Fasiglifam is the first GPR40 agonist to undergo extensive clinical development in patients with T2DM. More than 5000 patients were exposed to the drug in controlled clinical studies at the time development was terminated. A fasiglifam liver safety signal was identified, primarily based on the examination of laboratory data. The cumulative incidence of elevations in serum ALT > 3 × ULN increased over the first 6 months of fasiglifam treatment compared with placebo and active comparators, and the incidence rate did not clearly differ at the two daily doses administered.
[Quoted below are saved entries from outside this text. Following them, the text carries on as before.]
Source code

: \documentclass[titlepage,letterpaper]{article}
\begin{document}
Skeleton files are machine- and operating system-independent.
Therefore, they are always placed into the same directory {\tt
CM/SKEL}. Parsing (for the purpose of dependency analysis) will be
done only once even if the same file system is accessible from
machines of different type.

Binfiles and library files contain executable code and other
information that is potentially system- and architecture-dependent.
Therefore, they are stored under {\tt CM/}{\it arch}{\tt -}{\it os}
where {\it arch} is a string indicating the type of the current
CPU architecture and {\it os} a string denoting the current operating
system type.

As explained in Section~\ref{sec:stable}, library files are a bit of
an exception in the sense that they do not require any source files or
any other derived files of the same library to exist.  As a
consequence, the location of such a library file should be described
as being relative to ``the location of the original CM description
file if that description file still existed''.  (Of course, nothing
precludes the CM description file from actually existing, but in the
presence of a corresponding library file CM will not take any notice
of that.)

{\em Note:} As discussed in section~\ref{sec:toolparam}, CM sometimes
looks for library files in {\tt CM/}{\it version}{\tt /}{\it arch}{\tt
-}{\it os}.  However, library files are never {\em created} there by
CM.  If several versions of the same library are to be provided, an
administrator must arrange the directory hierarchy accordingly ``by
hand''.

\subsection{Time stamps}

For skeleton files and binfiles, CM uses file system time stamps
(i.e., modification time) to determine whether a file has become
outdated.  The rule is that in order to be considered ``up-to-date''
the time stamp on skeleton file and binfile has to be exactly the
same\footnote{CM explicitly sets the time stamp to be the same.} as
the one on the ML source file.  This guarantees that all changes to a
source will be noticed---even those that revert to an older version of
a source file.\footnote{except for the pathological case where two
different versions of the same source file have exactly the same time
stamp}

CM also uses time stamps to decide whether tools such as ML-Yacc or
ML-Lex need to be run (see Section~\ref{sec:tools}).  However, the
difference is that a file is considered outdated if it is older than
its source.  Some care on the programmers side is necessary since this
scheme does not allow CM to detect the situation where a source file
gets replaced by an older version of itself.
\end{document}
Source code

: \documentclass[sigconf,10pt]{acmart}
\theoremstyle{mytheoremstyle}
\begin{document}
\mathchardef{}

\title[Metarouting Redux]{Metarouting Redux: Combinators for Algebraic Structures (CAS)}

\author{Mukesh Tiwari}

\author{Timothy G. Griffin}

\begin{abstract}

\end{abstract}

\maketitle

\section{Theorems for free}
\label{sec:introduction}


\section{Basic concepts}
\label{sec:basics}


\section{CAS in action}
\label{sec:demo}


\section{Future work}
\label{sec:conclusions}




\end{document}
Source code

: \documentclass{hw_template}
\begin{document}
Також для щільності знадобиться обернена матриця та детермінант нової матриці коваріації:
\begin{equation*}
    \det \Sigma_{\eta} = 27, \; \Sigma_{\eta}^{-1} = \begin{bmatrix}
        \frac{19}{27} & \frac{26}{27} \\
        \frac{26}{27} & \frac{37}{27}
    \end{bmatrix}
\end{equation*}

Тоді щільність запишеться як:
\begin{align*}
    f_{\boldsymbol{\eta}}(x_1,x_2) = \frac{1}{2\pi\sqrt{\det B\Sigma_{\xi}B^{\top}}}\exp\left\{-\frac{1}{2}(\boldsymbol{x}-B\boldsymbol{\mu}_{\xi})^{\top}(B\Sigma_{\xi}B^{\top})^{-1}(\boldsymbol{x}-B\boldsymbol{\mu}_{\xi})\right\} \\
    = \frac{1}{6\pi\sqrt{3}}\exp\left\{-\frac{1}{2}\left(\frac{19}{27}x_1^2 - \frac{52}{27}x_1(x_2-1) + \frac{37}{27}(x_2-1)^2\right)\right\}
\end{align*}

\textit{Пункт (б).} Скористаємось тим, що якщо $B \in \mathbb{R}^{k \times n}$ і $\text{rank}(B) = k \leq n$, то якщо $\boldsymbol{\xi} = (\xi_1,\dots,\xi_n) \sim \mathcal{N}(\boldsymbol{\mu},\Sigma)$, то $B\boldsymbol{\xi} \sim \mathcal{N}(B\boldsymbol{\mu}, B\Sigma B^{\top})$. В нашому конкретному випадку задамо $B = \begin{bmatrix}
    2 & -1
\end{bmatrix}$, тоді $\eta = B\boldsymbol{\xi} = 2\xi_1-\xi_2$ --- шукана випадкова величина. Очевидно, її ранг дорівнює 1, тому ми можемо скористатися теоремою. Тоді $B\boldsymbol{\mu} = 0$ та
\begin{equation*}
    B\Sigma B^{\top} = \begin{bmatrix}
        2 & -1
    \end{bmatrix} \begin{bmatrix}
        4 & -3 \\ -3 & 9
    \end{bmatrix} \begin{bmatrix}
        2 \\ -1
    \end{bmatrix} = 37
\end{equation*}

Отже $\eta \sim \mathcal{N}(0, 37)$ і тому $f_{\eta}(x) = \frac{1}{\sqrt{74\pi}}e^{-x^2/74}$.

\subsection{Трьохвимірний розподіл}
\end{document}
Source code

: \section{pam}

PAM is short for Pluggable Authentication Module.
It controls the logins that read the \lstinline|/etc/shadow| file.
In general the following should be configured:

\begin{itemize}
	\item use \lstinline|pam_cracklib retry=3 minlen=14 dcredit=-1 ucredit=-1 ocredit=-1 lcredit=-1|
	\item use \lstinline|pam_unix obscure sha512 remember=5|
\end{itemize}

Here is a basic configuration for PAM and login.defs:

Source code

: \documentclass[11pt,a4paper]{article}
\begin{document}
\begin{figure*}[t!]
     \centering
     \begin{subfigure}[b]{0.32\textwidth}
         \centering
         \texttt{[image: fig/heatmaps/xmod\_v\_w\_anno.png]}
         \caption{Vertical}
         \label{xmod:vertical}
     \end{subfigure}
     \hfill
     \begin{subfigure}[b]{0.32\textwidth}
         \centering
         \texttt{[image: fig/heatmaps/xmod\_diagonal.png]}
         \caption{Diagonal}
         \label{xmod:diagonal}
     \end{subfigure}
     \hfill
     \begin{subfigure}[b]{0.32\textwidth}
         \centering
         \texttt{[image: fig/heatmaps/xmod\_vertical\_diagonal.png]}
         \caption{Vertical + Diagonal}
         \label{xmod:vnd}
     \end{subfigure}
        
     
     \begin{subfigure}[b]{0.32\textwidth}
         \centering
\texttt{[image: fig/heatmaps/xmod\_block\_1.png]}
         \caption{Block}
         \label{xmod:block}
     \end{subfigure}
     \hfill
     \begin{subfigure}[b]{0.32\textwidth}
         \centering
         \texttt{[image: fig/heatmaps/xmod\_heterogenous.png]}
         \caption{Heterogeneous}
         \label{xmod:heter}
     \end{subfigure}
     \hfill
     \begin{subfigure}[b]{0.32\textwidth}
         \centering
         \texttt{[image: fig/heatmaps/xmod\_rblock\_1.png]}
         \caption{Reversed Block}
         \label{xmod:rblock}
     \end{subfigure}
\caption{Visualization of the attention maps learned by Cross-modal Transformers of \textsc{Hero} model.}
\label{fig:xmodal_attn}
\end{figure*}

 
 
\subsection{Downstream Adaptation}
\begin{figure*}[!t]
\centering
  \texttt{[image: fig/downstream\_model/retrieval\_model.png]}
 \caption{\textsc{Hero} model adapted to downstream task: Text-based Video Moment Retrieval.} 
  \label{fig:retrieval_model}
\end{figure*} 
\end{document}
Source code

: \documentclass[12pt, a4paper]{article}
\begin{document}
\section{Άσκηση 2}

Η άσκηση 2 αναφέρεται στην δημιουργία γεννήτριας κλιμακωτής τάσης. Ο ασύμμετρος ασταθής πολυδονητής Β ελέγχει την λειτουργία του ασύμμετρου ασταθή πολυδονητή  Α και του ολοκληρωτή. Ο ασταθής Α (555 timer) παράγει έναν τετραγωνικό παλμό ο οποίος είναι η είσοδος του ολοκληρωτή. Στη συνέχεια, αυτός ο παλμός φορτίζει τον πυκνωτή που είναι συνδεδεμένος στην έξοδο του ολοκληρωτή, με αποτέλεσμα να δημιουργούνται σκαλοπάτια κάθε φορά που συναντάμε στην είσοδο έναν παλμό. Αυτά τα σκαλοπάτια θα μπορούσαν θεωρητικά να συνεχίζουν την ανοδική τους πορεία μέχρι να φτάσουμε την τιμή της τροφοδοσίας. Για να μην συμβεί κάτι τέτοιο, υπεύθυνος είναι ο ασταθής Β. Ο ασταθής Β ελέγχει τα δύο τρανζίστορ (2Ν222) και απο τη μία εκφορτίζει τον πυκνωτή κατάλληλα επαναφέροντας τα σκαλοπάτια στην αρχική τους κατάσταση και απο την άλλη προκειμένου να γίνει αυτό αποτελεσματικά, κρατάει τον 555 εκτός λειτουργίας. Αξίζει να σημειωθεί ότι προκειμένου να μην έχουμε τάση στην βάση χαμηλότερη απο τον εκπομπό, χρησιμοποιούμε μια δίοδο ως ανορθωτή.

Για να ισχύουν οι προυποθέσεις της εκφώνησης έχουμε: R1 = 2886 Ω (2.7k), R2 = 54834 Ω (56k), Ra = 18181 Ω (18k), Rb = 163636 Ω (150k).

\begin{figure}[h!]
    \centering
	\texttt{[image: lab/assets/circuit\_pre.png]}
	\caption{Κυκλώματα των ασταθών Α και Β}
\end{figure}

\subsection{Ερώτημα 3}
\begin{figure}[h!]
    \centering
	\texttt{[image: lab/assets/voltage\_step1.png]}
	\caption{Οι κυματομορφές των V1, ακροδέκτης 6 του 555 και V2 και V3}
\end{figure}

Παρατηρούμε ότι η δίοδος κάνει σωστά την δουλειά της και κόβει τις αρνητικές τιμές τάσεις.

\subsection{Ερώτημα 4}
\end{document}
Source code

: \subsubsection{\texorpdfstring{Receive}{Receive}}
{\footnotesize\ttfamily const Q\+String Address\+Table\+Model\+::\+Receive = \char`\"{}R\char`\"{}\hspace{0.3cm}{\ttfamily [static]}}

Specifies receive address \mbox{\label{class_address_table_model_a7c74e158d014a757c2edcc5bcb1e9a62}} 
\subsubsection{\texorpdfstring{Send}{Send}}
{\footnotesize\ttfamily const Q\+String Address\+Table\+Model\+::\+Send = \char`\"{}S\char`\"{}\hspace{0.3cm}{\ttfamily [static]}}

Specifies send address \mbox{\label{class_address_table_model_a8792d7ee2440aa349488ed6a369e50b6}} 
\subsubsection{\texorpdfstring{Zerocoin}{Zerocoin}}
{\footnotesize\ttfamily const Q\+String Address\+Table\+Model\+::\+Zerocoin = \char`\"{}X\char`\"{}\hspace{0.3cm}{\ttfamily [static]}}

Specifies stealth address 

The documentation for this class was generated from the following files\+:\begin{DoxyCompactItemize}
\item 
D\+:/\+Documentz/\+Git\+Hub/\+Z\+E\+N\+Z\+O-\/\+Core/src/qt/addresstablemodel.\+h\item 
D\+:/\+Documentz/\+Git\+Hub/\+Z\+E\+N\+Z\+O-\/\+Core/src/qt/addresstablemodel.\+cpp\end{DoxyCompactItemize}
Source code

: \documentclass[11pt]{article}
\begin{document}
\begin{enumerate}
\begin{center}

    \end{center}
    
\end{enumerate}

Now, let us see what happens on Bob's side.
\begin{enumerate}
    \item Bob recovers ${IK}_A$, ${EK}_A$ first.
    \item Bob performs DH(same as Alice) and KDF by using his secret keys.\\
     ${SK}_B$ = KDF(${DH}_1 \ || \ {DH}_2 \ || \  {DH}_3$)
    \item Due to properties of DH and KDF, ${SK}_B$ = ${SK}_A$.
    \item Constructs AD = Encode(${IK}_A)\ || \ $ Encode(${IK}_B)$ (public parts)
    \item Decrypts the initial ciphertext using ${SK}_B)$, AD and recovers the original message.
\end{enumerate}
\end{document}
Although the elevations in serum ALT were generally asymptomatic and reversed promptly after discontinuing treatment, recovery in at least two patients who probably experienced liver injury due to fasiglifam was prolonged. In addition, one clear Hy’s Law case and two cases that nearly met the Hy’s Law case criteria were identified among the fasiglifam-treated subjects. The totality of these observations played a key role in the decision-making process regarding termination of the clinical development program for fasiglifam. Additional work is ongoing to identify the mechanism of fasiglifam-associated hepatotoxicity, for which the exact mechanism of action remains unknown, although potential causes have been postulated [11, 20]. We hope that publication of the results and the experience of this clinical trial development program may be of use to future researchers of G protein-coupled receptors, as well as contribute to a better understanding of drug-induced liver injury.